Our major concern is the Interim Reconfiguration Proposals recently approved by the Trust Board. These proposals would see inpatient Paediatric and Emergency Surgery beds moving from City Hospital to Sandwell Hospital with 24 Hour Assessment Units being established in these specialties at City Hospital. City Hospital is the larger hospital with 1100 beds compared to 400 beds at Sandwell. It serves a socio-economically deprived population and one with a very high concentration of the ethnic minorities. Some 50% of families are without their iwn car and public transport links are not good.

If the Trust's proposals were implemented about six of the children admitted and about 12 of the adult surgical patients who were admitted via the 24 Hour Assessment Units each day would need to be moved to the beds at Sandwell because they needed to stay in hospital longer than 24 hours. These journeys would not be medically necessary as they would not be moving patients to higher levels of care such as Intensive Care or High Dependency beds, they would be moved to ordinary ward beds. This has to be unacceptable care in the 21st century for the hospital at the centre of England's second city.

The actual formal consultation was flawed because the ethnic minority population was not effectively addressed. However those who returned consultation forms rejected the Trust's proposals for Emergency Surgery 47.2% to 31.4% and for Paediatrics 45.6% to 29%.

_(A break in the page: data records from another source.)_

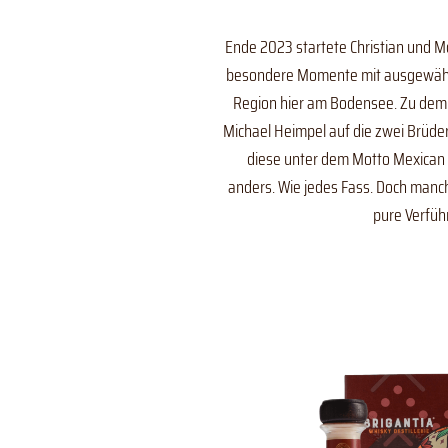
Ende 2023 startete Christian und Mo
besondere Momente mit ausgewählte
Region hier am Bodensee. Zu dem P
Michael Heimpel auf die zwei Brüder
diese unter dem Motto Mexican S
anders. Wie jedes Fass. Doch manc
pure Verführ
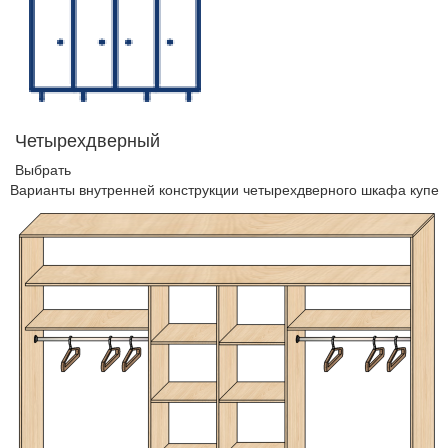
Четырехдверный
Выбрать
Варианты внутренней конструкции четырехдверного шкафа купе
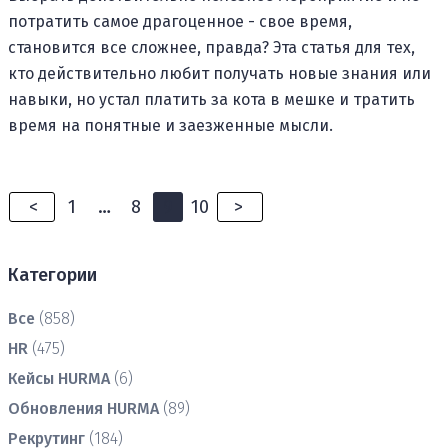
потратить самое драгоценное - свое время,
становится все сложнее, правда? Эта статья для тех,
кто действительно любит получать новые знания или
навыки, но устал платить за кота в мешке и тратить
время на понятные и заезженные мысли.
<
1
…
8
9
10
>
Категории
Все
(858)
HR
(475)
Кейсы HURMA
(6)
Обновления HURMA
(89)
Рекрутинг
(184)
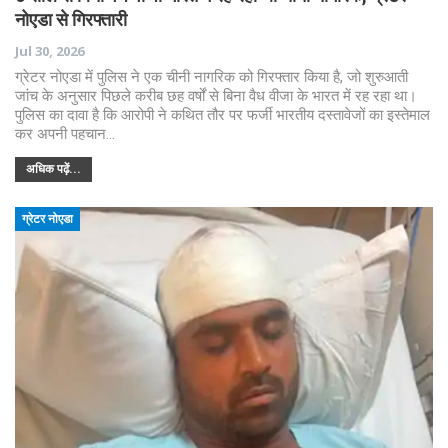
नोएडा से गिरफ्तारी
Jul 30, 2026
ग्रेटर नोएडा में पुलिस ने एक चीनी नागरिक को गिरफ्तार किया है, जो शुरुआती
जांच के अनुसार पिछले करीब छह वर्षों से बिना वैध वीजा के भारत में रह रहा था।
पुलिस का दावा है कि आरोपी ने कथित तौर पर फर्जी भारतीय दस्तावेजों का इस्तेमाल
कर अपनी पहचान…
अधिक पढ़ें...
ग्रेटर नोएडा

As if this were not bad enough these proposals fly in the face of the Trust's own Racial Equality Policy. This is because from data provided by the Trust on their website City Hospital has an inpatient population consisting of 45.9% ethnic minorities against Sandwell 13.4%. Thus ethnic minority patients at City would be unfairly disadvantaged and put at greater risk. A complaint has been made to the Commission for Racial Equality and I understand that it is being investigated.

Last week a secret ballot of all the consultants at City Hospital drew to a close. 97% of those retuurning ballot papers supported the prospect of the new hospital but opposed losing the Paediatric and Emergency Surgery beds. Only two ballot papers were received voting the other way and we had an overall majority of 57.9%. No previous ballot had been conducted by the Trust.

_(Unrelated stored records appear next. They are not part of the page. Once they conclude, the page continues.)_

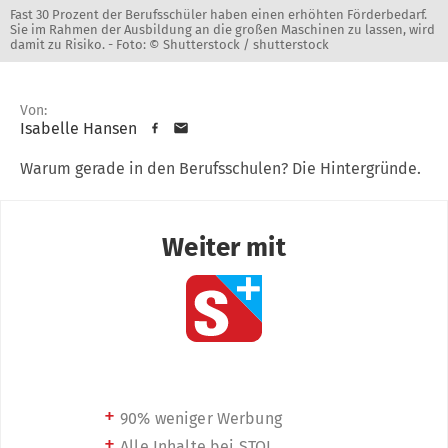
Fast 30 Prozent der Berufsschüler haben einen erhöhten Förderbedarf.
Sie im Rahmen der Ausbildung an die großen Maschinen zu lassen, wird
damit zu Risiko. -
Foto: © Shutterstock / shutterstock
Von:
Isabelle Hansen
Warum gerade in den Berufsschulen? Die Hintergründe.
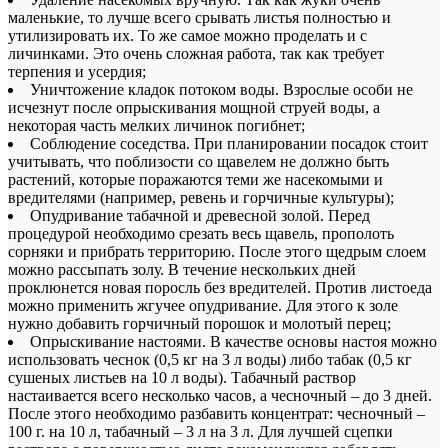
маленькие, то лучше всего срывать листья полностью и
утилизировать их. То же самое можно проделать и с
личинками. Это очень сложная работа, так как требует
терпения и усердия;
Уничтожение кладок потоком воды. Взрослые особи не
исчезнут после опрыскивания мощной струей воды, а
некоторая часть мелких личинок погибнет;
Соблюдение соседства. При планировании посадок стоит
учитывать, что поблизости со щавелем не должно быть
растений, которые поражаются теми же насекомыми и
вредителями (например, ревень и горчичные культуры);
Опудривание табачной и древесной золой. Перед
процедурой необходимо срезать весь щавель, прополоть
сорняки и прибрать территорию. После этого щедрым слоем
можно рассыпать золу. В течение нескольких дней
проклюнется новая поросль без вредителей. Против листоеда
можно применить жгучее опудривание. Для этого к золе
нужно добавить горчичный порошок и молотый перец;
Опрыскивание настоями. В качестве основы настоя можно
использовать чеснок (0,5 кг на 3 л воды) либо табак (0,5 кг
сушеных листьев на 10 л воды). Табачный раствор
настаивается всего несколько часов, а чесночный – до 3 дней.
После этого необходимо разбавить концентрат: чесночный –
100 г. на 10 л, табачный – 3 л на 3 л. Для лучшей сцепки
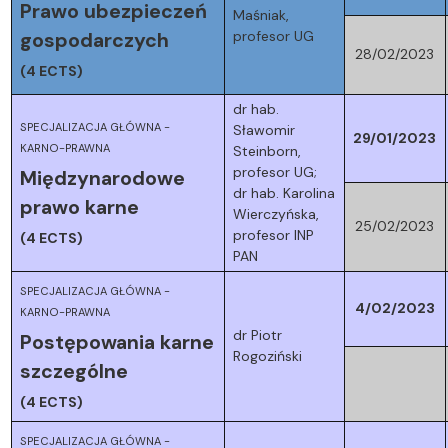
Prawo ubezpieczeń
Maśniak,
profesor UG
gospodarczych
28/02/2023
(4 ECTS)
dr hab.
SPECJALIZACJA GŁÓWNA -
Sławomir
29/01/2023
KARNO-PRAWNA
Steinborn,
profesor UG;
Międzynarodowe
dr hab. Karolina
prawo karne
Wierczyńska,
25/02/2023
profesor INP
(4 ECTS)
PAN
SPECJALIZACJA GŁÓWNA -
4/02/2023
KARNO-PRAWNA
dr Piotr
Postępowania karne
Rogoziński
szczególne
(4 ECTS)
SPECJALIZACJA GŁÓWNA -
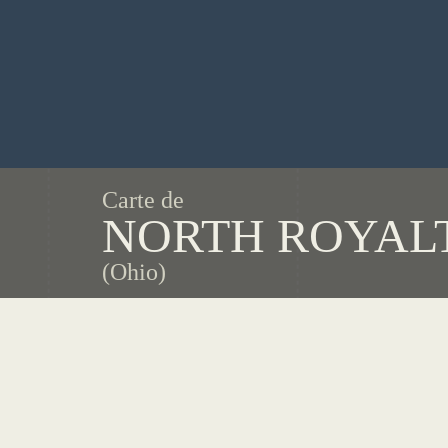
Carte de
NORTH ROYAL
(Ohio)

I am sure you will agree that this is a totally unacceptable situation, particularly as the Trust did have options on the table that would have preserved Emergency Services at both hospitals until the new hospital is built. These options would have been perfectly acceptable to City Hospital Supporters. The good news is that the Birmingham City Council Health Scrutiny and Overview Committee has referred the Emergency Surgery proposals to the Secretary of State for Health who has to decide if referral should be made to the Independent Reconfiguration Panel. However Paediatrics has not been referred.

This is a very clear example of the local community not being effectively consulted about a major change to the provision of their hospital services. In spite of the flawed consultation they have rejected a reduction in services at their local hospital, but they have been ignored by the Trust. The senior doctors at the hospital have spoken with one voice on the Trust's proposals but to date it has had no effect.
Referral of both the Emergency Surgery and the Paediatric plans to the Independent Reconfiguration Panel would at least give us a chance to present the facts to an independent and external group of people, so that the case for preserving effective emergency services at City Hospital until the new hospital opens could get a fair hearing.
With kind regards and good wishes for the future.

Yours sincerely.

Dr.K.G.Taylor

On behalf of City Hospital Supporters Group.